Attaque au couteau à Trappes: Le profil psychologique perturbé de l'auteur se précise

FAIT DIVERS L'homme, âgé de 36 ans, a tué sa mère et sa soeur et grièvement blessé une passante, jeudi à Trappes...

20 Minutes avec AFP

— 

Des policiers à Trappes ont neutralisé un assaillant qui a tué deux femmes et blessé une troisième au couteau jeudi 23 août 2018.
Des policiers à Trappes ont neutralisé un assaillant qui a tué deux femmes et blessé une troisième au couteau jeudi 23 août 2018. — SIPA

Un «profil psychologique perturbé.» Moins d'une semaine après l'attaque au couteau à Trappes, dans les Yvelines, le portrait de l'agresseur se dessine peu à peu. Kamel S. a tué, jeudi, sa mère, 71 ans, ainsi que sa soeur, 49 ans, et blessé très grièvement une passante dans cette commune populaire à l'ouest de Paris. Cette dernière est toujours entre la vie et la mort. 

Si les faits ont été rapidement revendiqués par le groupe État Islamique, la justice a jusqu'ici estimé que le caractère terroriste de l'attaque n'était pas établi: le parquet antiterroriste n'a pas été saisi et une enquête a été ouverte au parquet de Versailles notamment pour «assassinat et tentative d'assassinat». «Les premières auditions de l'entourage (de Kamel S.) font état d'un profil psychologique, voire psychiatrique, perturbé», a précisé ce mardi une source au parquet, précisant que les «investigations techniques» sur le matériel informatique et la téléphonie se poursuivaient.
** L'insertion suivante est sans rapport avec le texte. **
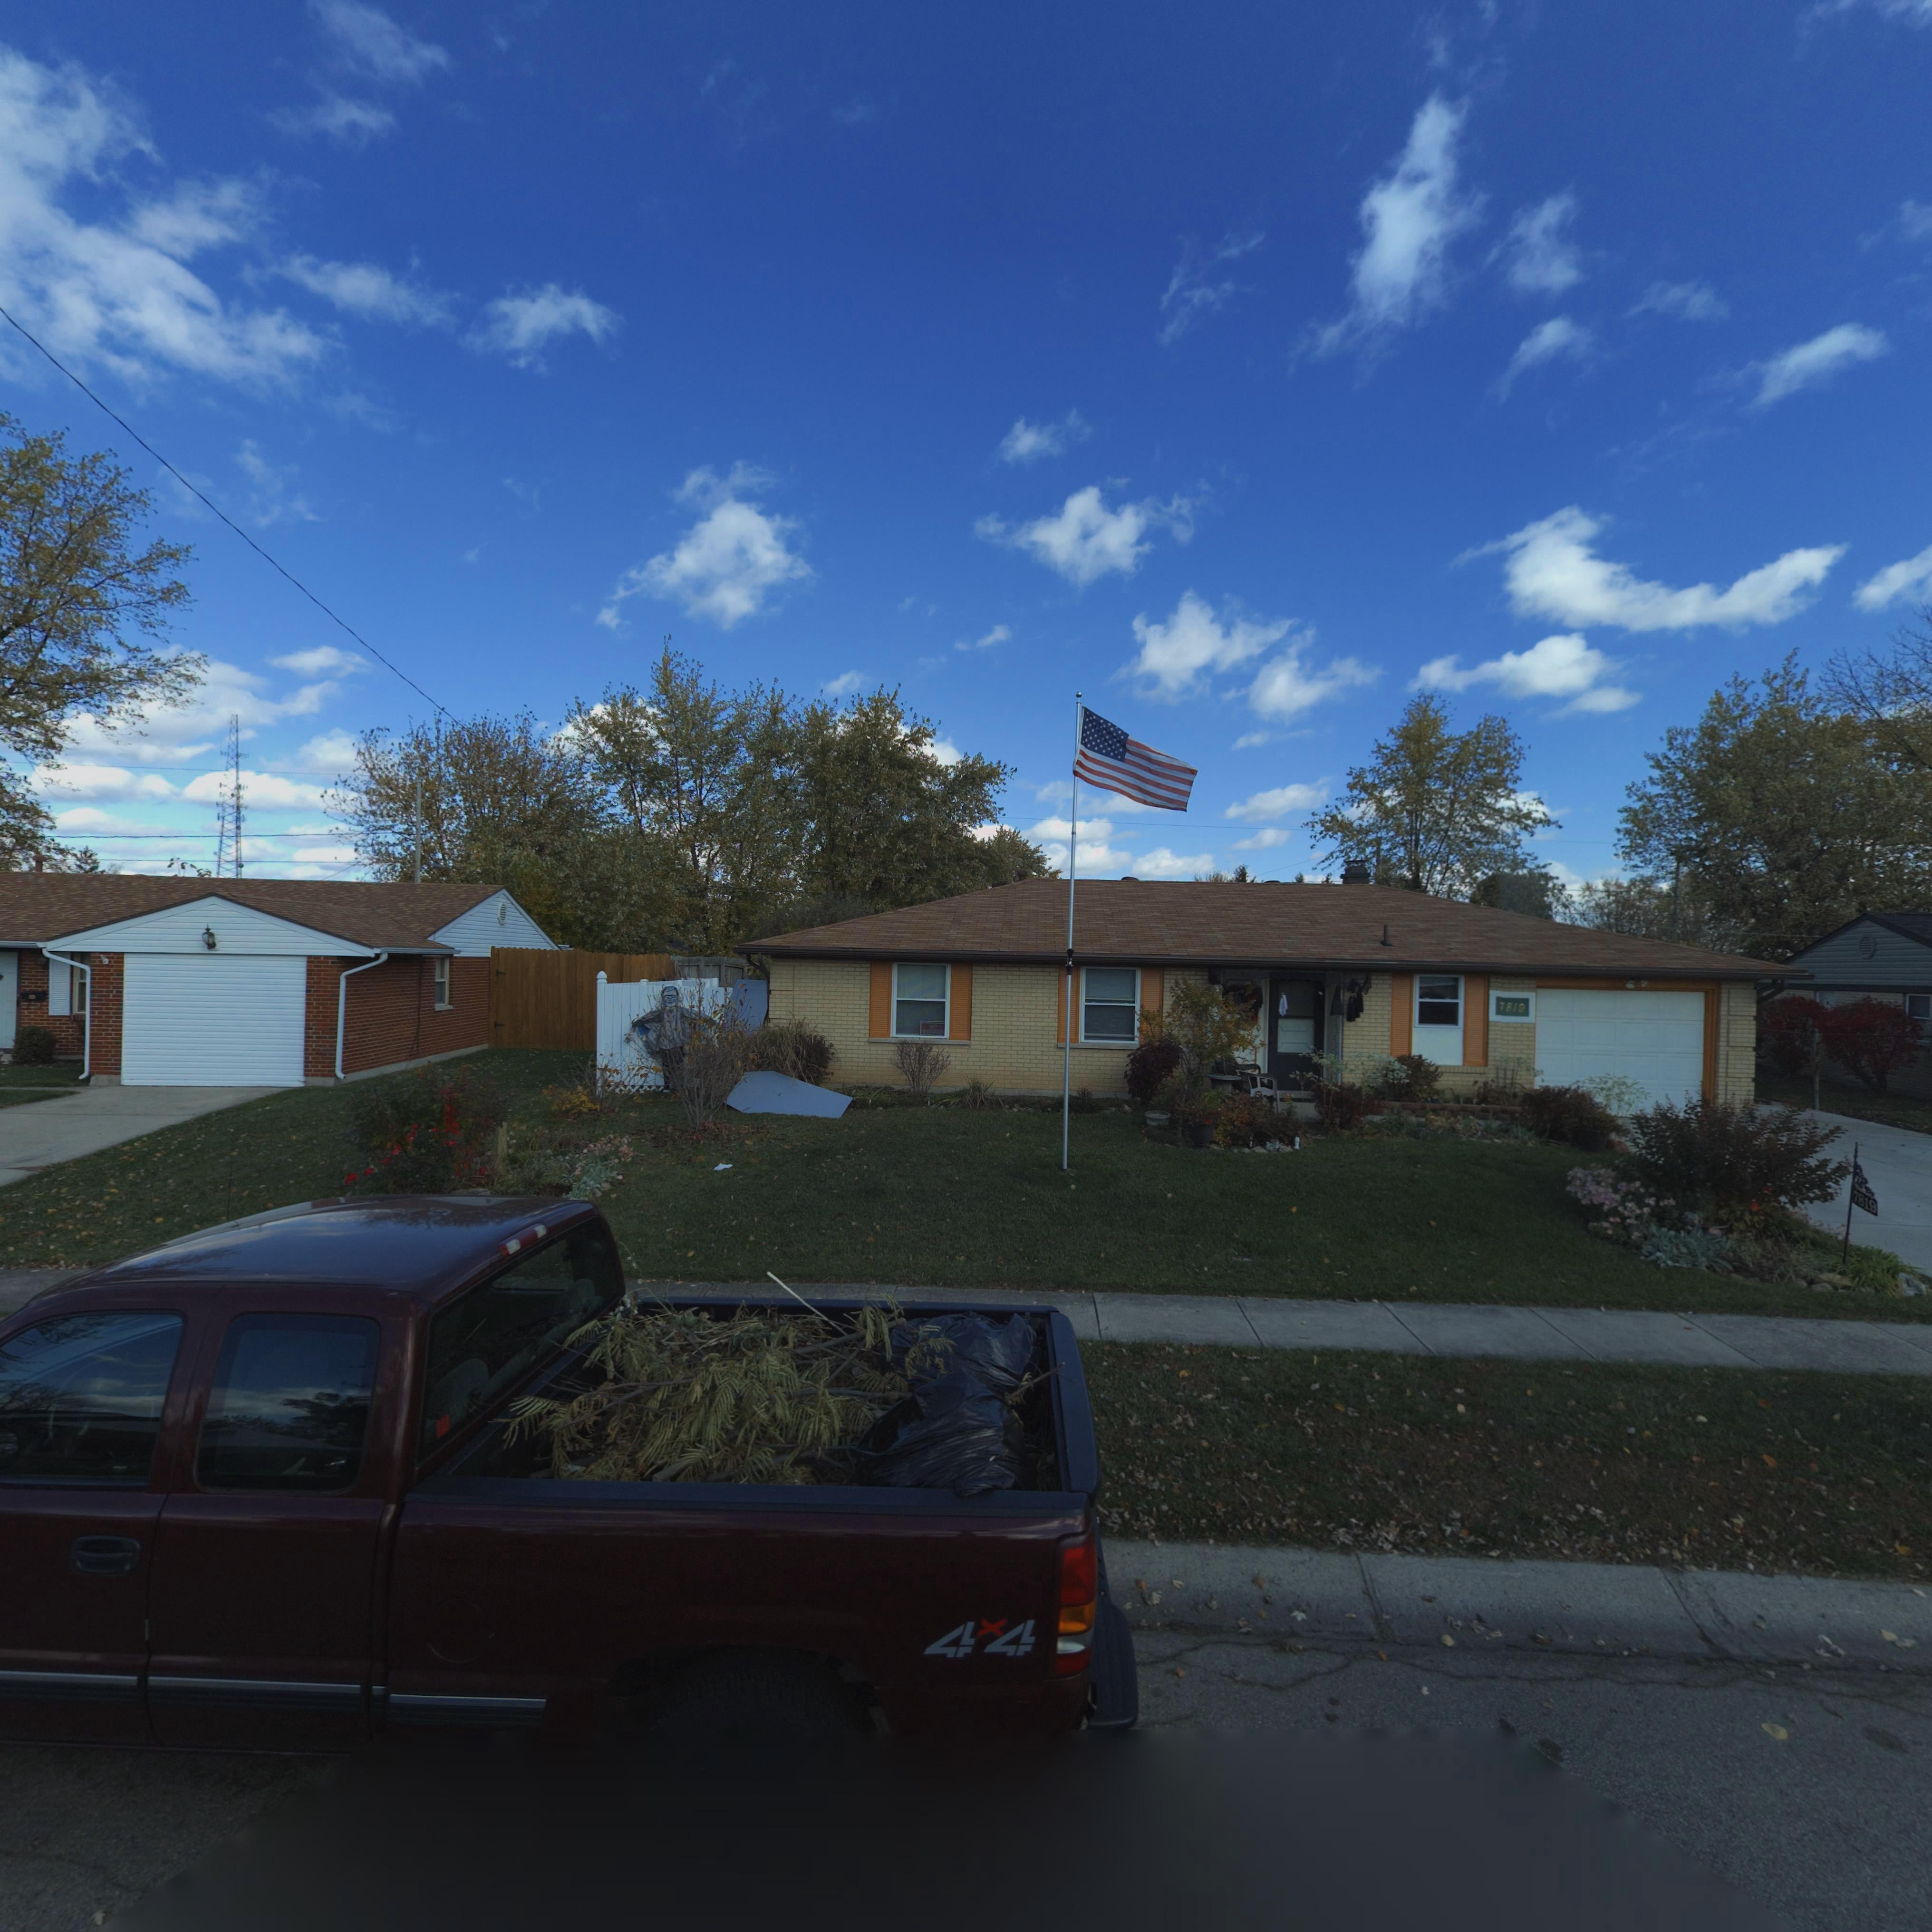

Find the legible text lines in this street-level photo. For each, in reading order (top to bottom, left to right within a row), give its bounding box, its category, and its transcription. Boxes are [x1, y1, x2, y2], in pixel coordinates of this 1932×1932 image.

Fiché pour radicalisation islamiste

Alertées par le voisinage, les forces de l'ordre avaient retrouvé l'homme de 36 ans retranché dans le pavillon familial, criant de l'intérieur: «Allah Akbar, si vous rentrez je vous fume». Ressortant de la maison, il avait ensuite «refusé d'obtempérer» aux sommations des policiers qui ont fait feu. Chauffeur de bus, Kamel S. avait été licencié en octobre 2016 pour avoir violé l'obligation de neutralité liée à sa fonction.

Fiché pour radicalisation islamiste, une procédure pour apologie du terrorisme avait été engagée, mais finalement classée sans suite. Kamel S. avait une seule condamnation à son casier pour une désertion dans l'armée en 2003. Séparé de sa compagne et de ses trois enfants, il vivait chez sa mère à Trappes. Mais la famille connaissait des tensions autour de l'héritage paternel: Kamel S. avait déposé une plainte pour abus de confiance contre ses deux soeurs, classée sans suite en 2017, selon une source proche de l'enquête.